Saturday, June 8, 2019
U.S. Attorney Reviewing NECC Ruling
By Walter F. Roche Jr.
Federal prosecutors say they are reviewing the 51-page decision acquitting two people charged with conspiracy in the wake of a 2012 fungal meningitis outbreak.
“We are reviewing the decision and, if appropriate, will seek to appeal Judge Stearns’ decision,” said U.S. Attorney Andrew Lelling in Boston, Mass. following the Friday decision by U.S. District Judge Richard G. Stearns.
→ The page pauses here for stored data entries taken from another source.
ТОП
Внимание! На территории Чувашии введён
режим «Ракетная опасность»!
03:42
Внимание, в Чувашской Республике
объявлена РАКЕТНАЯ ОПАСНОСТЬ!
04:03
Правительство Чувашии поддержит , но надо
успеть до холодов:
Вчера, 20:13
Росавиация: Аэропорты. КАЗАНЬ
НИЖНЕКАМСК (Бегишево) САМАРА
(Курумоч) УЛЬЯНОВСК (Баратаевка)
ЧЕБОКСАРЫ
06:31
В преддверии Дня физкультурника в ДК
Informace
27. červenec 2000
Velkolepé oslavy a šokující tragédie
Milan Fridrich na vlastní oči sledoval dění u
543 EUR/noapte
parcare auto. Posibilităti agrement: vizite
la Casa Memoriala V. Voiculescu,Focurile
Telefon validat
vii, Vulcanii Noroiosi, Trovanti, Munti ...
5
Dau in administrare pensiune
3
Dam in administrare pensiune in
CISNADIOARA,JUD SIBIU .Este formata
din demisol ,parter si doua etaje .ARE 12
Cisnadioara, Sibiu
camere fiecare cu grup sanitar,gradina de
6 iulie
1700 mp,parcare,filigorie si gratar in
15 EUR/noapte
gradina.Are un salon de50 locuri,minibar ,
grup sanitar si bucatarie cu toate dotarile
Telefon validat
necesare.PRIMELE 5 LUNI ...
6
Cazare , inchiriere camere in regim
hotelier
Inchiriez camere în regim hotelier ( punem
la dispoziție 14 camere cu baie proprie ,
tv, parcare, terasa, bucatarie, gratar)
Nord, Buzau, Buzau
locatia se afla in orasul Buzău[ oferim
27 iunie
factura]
Stearns overrruled jurors who had voted unanimously late last year to convict Gregory Conigliaro and Sharon Carter of conspiring to defraud the U.S. Food and Drug Administration. Conigliaro was vice president and part owner of the New England Compounding Center, the company blamed for the 2012 fungal meningitis outbreak which ultimately took the lives of more than 100 patients.
Carter, a pharmacy techncian, was a manager at NECC.
In his decision Stearns adopted the arguments put forth by lawyers for Conigliaro and Carter, who said it was impossible for the two to defraud the FDA because the FDA itself did not know whether it had authority over a state licensed firm like NECC.
During the trial of another NECC defendant Stearns had stated that it was hard to see how the FDA was defrauded.
If an appeal is filed it will be the second time his dismissal actions in the NECC case are challenged.
Prosecutors successfully appealed Stearns decision to dismiss charges against two NECC pharmacists. An appeals court later reinstated the charges and the two were ultimately convicted by a jury of multiple violations of the Food Drug and Cosmetic Act with intent to defraud. They are appealing the verdicts.